The task: Repeat the lines of the data exactly and exclude any picture among them.

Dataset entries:
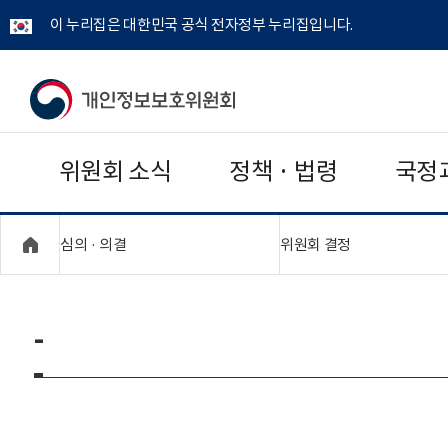
이 누리집은 대한민국 공식 전자정부 누리집입니다.
개
인
위원회 소식
정책 · 법령
국정
정
보
"접기,펼치기"
"접기,펼치기"
심의 · 의결
위원회 결정
보
호
-
위
원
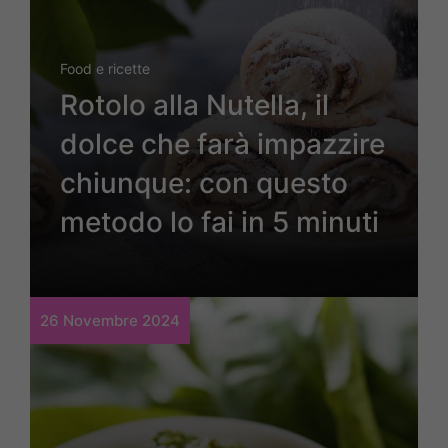
Food e ricette
Rotolo alla Nutella, il
dolce che farà impazzire
chiunque: con questo
metodo lo fai in 5 minuti
26 Novembre 2024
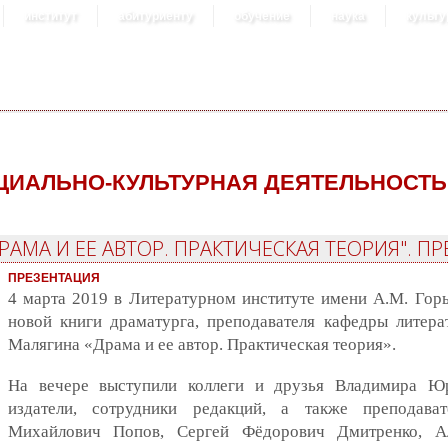
институт
абитуриенту
обучение
наука
культу
ЦИАЛЬНО-КУЛЬТУРНАЯ ДЕЯТЕЛЬНОСТЬ
АМА И ЕЕ АВТОР. ПРАКТИЧЕСКАЯ ТЕОРИЯ". П
ПРЕЗЕНТАЦИЯ
4 марта 2019 в Литературном институте имени А.М. Горь
новой книги драматурга, преподавателя кафедры литера
Малягина «Драма и ее автор. Практическая теория».
На вечере выступили коллеги и друзья Владимира Юр
издатели, сотрудники редакций, а также преподава
Михайлович Попов, Сергей Фёдорович Дмитренко, Ал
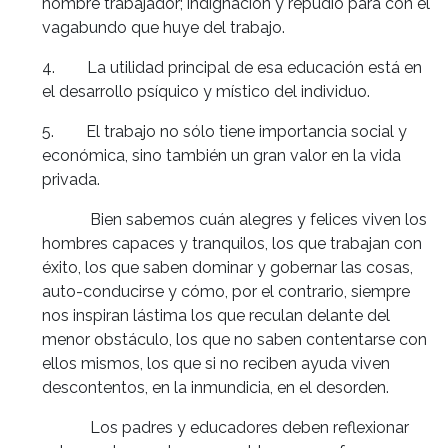
hombre trabajador; indignación y repudio para con el
vagabundo que huye del trabajo.
4. La utilidad principal de esa educación está en
el desarrollo psíquico y místico del individuo.
5. El trabajo no sólo tiene importancia social y
económica, sino también un gran valor en la vida
privada.
Bien sabemos cuán alegres y felices viven los
hombres capaces y tranquilos, los que trabajan con
éxito, los que saben dominar y gobernar las cosas,
auto-conducirse y cómo, por el contrario, siempre
nos inspiran lástima los que reculan delante del
menor obstáculo, los que no saben contentarse con
ellos mismos, los que si no reciben ayuda viven
descontentos, en la inmundicia, en el desorden.
Los padres y educadores deben reflexionar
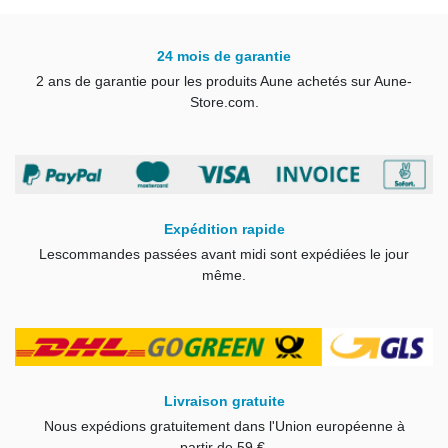
24 mois de garantie
2 ans de garantie pour les produits Aune achetés sur Aune-
Store.com.
Expédition rapide
Les
commandes passées avant midi sont expédiées le jour
même
.
Livraison gratuite
Nous expédions gratuitement dans l'Union européenne à
partir de 59 €.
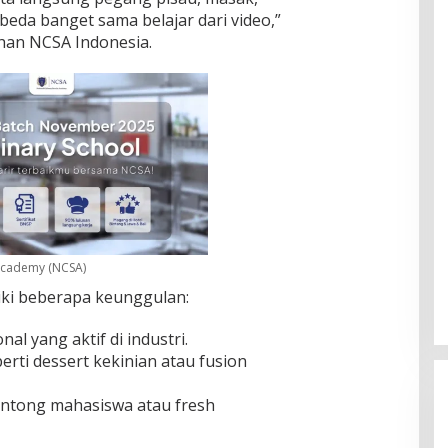
 beda banget sama belajar dari video,”
tihan NCSA Indonesia.
 Academy (NCSA)
iki beberapa keunggulan:
al yang aktif di industri.
erti dessert kekinian atau fusion
antong mahasiswa atau fresh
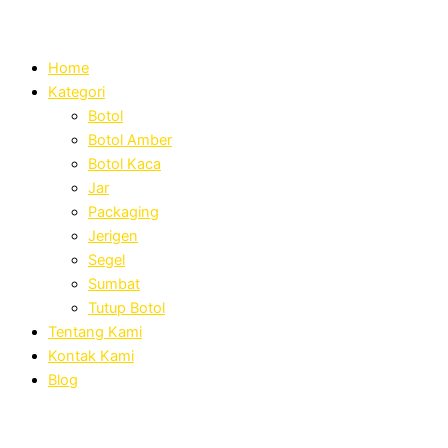
Home
Kategori
Botol
Botol Amber
Botol Kaca
Jar
Packaging
Jerigen
Segel
Sumbat
Tutup Botol
Tentang Kami
Kontak Kami
Blog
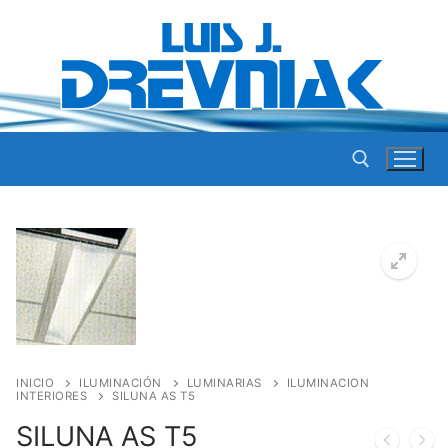
Ir
al
contenido
Buscar por:
INICIO
ILUMINACIÓN
LUMINARIAS
ILUMINACION
INTERIORES
SILUNA AS T5
SILUNA AS T5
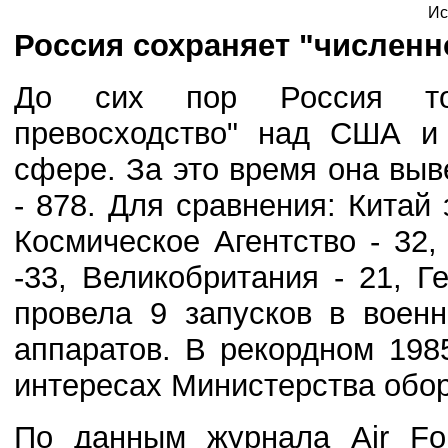
Ис
Россия сохраняет "числен
До сих пор Россия тот
превосходство" над США и
сфере. За это время она выв
- 878. Для сравнения: Китай
Космическое Агентство - 32,
-33, Великобритания - 21, 
провела 9 запусков в воен
аппаратов. В рекордном 19
интересах Министерства обо
По данным журнала Air For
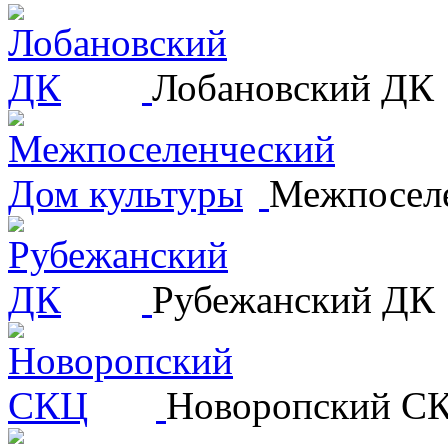
Лобановский ДК
Межпоселе
Рубежанский ДК
Новоропский С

Problem solution:
이 누리집은 대한민국 공식 전자정부 누리집입니다.
개
인
위원회 소식
정책 · 법령
국정
정
보
"접기,펼치기"
"접기,펼치기"
심의 · 의결
위원회 결정
보
호
-
위
원
Food e ricette
Rotolo alla Nutella, il
dolce che farà impazzire
chiunque: con questo
metodo lo fai in 5 minuti
26 Novembre 2024
институт
абитуриенту
обучение
наука
культу
ЦИАЛЬНО-КУЛЬТУРНАЯ ДЕЯТЕЛЬНОСТЬ
АМА И ЕЕ АВТОР. ПРАКТИЧЕСКАЯ ТЕОРИЯ". П
ПРЕЗЕНТАЦИЯ
4 марта 2019 в Литературном институте имени А.М. Горь
новой книги драматурга, преподавателя кафедры литера
Малягина «Драма и ее автор. Практическая теория».
На вечере выступили коллеги и друзья Владимира Юр
издатели, сотрудники редакций, а также преподава
Михайлович Попов, Сергей Фёдорович Дмитренко, Ал
hombre trabajador; indignación y repudio para con el
vagabundo que huye del trabajo.
4. La utilidad principal de esa educación está en
el desarrollo psíquico y místico del individuo.
5. El trabajo no sólo tiene importancia social y
económica, sino también un gran valor en la vida
privada.
Bien sabemos cuán alegres y felices viven los
hombres capaces y tranquilos, los que trabajan con
éxito, los que saben dominar y gobernar las cosas,
auto-conducirse y cómo, por el contrario, siempre
nos inspiran lástima los que reculan delante del
menor obstáculo, los que no saben contentarse con
ellos mismos, los que si no reciben ayuda viven
descontentos, en la inmundicia, en el desorden.
Los padres y educadores deben reflexionar
24 mois de garantie
2 ans de garantie pour les produits Aune achetés sur Aune-
Store.com.
Expédition rapide
Les
commandes passées avant midi sont expédiées le jour
même
.
Livraison gratuite
Nous expédions gratuitement dans l'Union européenne à
partir de 59 €.
 beda banget sama belajar dari video,”
tihan NCSA Indonesia.
 Academy (NCSA)
iki beberapa keunggulan:
al yang aktif di industri.
erti dessert kekinian atau fusion
antong mahasiswa atau fresh
Home
Kategori
Botol
Botol Amber
Botol Kaca
Jar
Packaging
Jerigen
Segel
Sumbat
Tutup Botol
Tentang Kami
Kontak Kami
Blog
Ir
al
contenido
Buscar por:
INICIO
ILUMINACIÓN
LUMINARIAS
ILUMINACION
INTERIORES
SILUNA AS T5
SILUNA AS T5
Ис
Россия сохраняет "числен
До сих пор Россия тот
превосходство" над США и
сфере. За это время она выв
- 878. Для сравнения: Китай
Космическое Агентство - 32,
-33, Великобритания - 21, 
провела 9 запусков в воен
аппаратов. В рекордном 19
интересах Министерства обо
По данным журнала Air For
Лобановский ДК
Межпоселе
Рубежанский ДК
Новоропский С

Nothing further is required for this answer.